Copy out all of the data below word for word, leaving out the pictures.

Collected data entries
==================================================
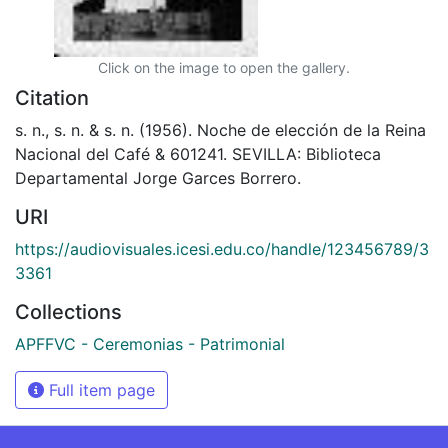
Click on the image to open the gallery.
Citation
s. n., s. n. & s. n. (1956). Noche de elección de la Reina
Nacional del Café & 601241. SEVILLA: Biblioteca
Departamental Jorge Garces Borrero.
URI
https://audiovisuales.icesi.edu.co/handle/123456789/3
3361
Collections
APFFVC - Ceremonias - Patrimonial
Full item page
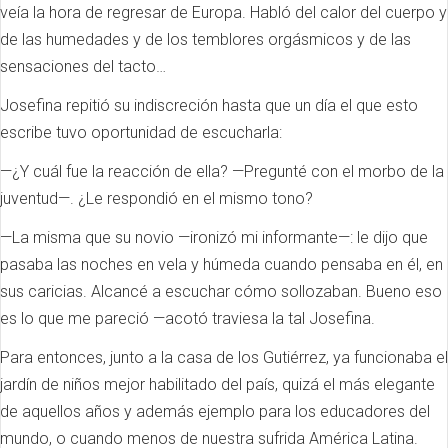
veía la hora de regresar de Europa. Habló del calor del cuerpo y
de las humedades y de los temblores orgásmicos y de las
sensaciones del tacto…
Josefina repitió su indiscreción hasta que un día el que esto
escribe tuvo oportunidad de escucharla:
—¿Y cuál fue la reacción de ella? —Pregunté con el morbo de la
juventud—. ¿Le respondió en el mismo tono?
—La misma que su novio —ironizó mi informante—: le dijo que
pasaba las noches en vela y húmeda cuando pensaba en él, en
sus caricias. Alcancé a escuchar cómo sollozaban. Bueno eso
es lo que me pareció —acotó traviesa la tal Josefina.
Para entonces, junto a la casa de los Gutiérrez, ya funcionaba el
jardín de niños mejor habilitado del país, quizá el más elegante
de aquellos años y además ejemplo para los educadores del
mundo, o cuando menos de nuestra sufrida América Latina.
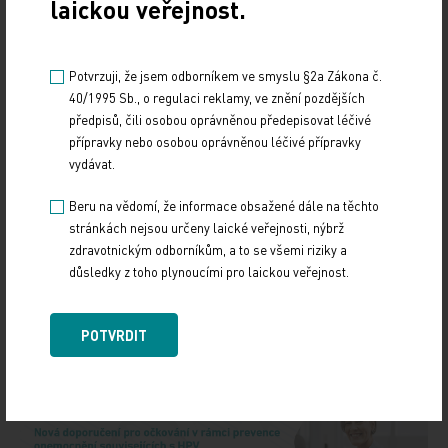
laickou veřejnost.
Potvrzuji, že jsem odborníkem ve smyslu §2a Zákona č.
40/1995 Sb., o regulaci reklamy, ve znění pozdějších
předpisů, čili osobou oprávněnou předepisovat léčivé
přípravky nebo osobou oprávněnou léčivé přípravky
vydávat.
Beru na vědomí, že informace obsažené dále na těchto
Zdroj: ČTK
stránkách nejsou určeny laické veřejnosti, nýbrž
zdravotnickým odborníkům, a to se všemi riziky a
důsledky z toho plynoucími pro laickou veřejnost.
Z REGIONŮ
Sdílejte článek
POTVRDIT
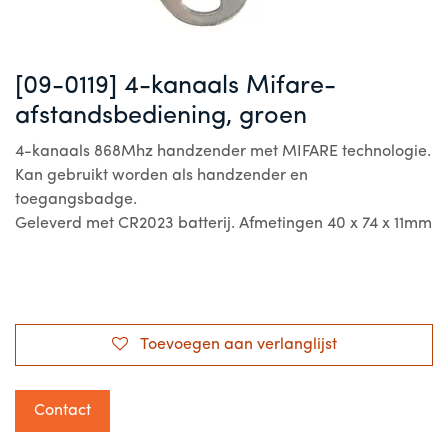
[09-0119] 4-kanaals Mifare-
afstandsbediening, groen
4-kanaals 868Mhz handzender met MIFARE technologie.
Kan gebruikt worden als handzender en
toegangsbadge.
Geleverd met CR2023 batterij. Afmetingen 40 x 74 x 11mm
Toevoegen aan verlanglijst
Contact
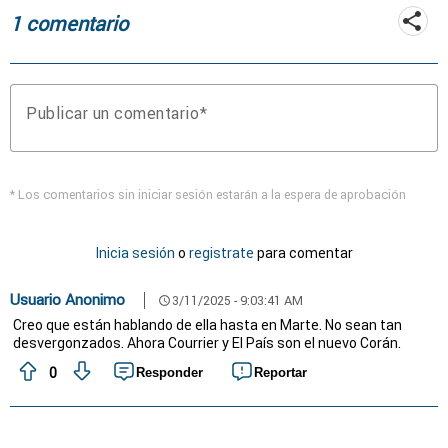
1 comentario
Publicar un comentario
* Los comentarios sin iniciar sesión estarán a la espera de aprobación
Inicia sesión
o
registrate
para comentar
Usuario Anonimo
3/11/2025 - 9:03:41 AM
schedule
Creo que están hablando de ella hasta en Marte. No sean tan
desvergonzados. Ahora Courrier y El País son el nuevo Corán.
0
Responder
Reportar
==================================================
Result below:
Click on the image to open the gallery.
Citation
s. n., s. n. & s. n. (1956). Noche de elección de la Reina
Nacional del Café & 601241. SEVILLA: Biblioteca
Departamental Jorge Garces Borrero.
URI
https://audiovisuales.icesi.edu.co/handle/123456789/3
3361
Collections
APFFVC - Ceremonias - Patrimonial
Full item page
veía la hora de regresar de Europa. Habló del calor del cuerpo y
de las humedades y de los temblores orgásmicos y de las
sensaciones del tacto…
Josefina repitió su indiscreción hasta que un día el que esto
escribe tuvo oportunidad de escucharla:
—¿Y cuál fue la reacción de ella? —Pregunté con el morbo de la
juventud—. ¿Le respondió en el mismo tono?
—La misma que su novio —ironizó mi informante—: le dijo que
pasaba las noches en vela y húmeda cuando pensaba en él, en
sus caricias. Alcancé a escuchar cómo sollozaban. Bueno eso
es lo que me pareció —acotó traviesa la tal Josefina.
Para entonces, junto a la casa de los Gutiérrez, ya funcionaba el
jardín de niños mejor habilitado del país, quizá el más elegante
de aquellos años y además ejemplo para los educadores del
mundo, o cuando menos de nuestra sufrida América Latina.
laickou veřejnost.
Potvrzuji, že jsem odborníkem ve smyslu §2a Zákona č.
40/1995 Sb., o regulaci reklamy, ve znění pozdějších
předpisů, čili osobou oprávněnou předepisovat léčivé
přípravky nebo osobou oprávněnou léčivé přípravky
vydávat.
Beru na vědomí, že informace obsažené dále na těchto
Zdroj: ČTK
stránkách nejsou určeny laické veřejnosti, nýbrž
zdravotnickým odborníkům, a to se všemi riziky a
důsledky z toho plynoucími pro laickou veřejnost.
Z REGIONŮ
Sdílejte článek
POTVRDIT
[09-0119] 4-kanaals Mifare-
afstandsbediening, groen
4-kanaals 868Mhz handzender met MIFARE technologie.
Kan gebruikt worden als handzender en
toegangsbadge.
Geleverd met CR2023 batterij. Afmetingen 40 x 74 x 11mm
Toevoegen aan verlanglijst
Contact
1 comentario
Publicar un comentario
* Los comentarios sin iniciar sesión estarán a la espera de aprobación
Inicia sesión
o
registrate
para comentar
Usuario Anonimo
3/11/2025 - 9:03:41 AM
schedule
Creo que están hablando de ella hasta en Marte. No sean tan
desvergonzados. Ahora Courrier y El País son el nuevo Corán.
0
Responder
Reportar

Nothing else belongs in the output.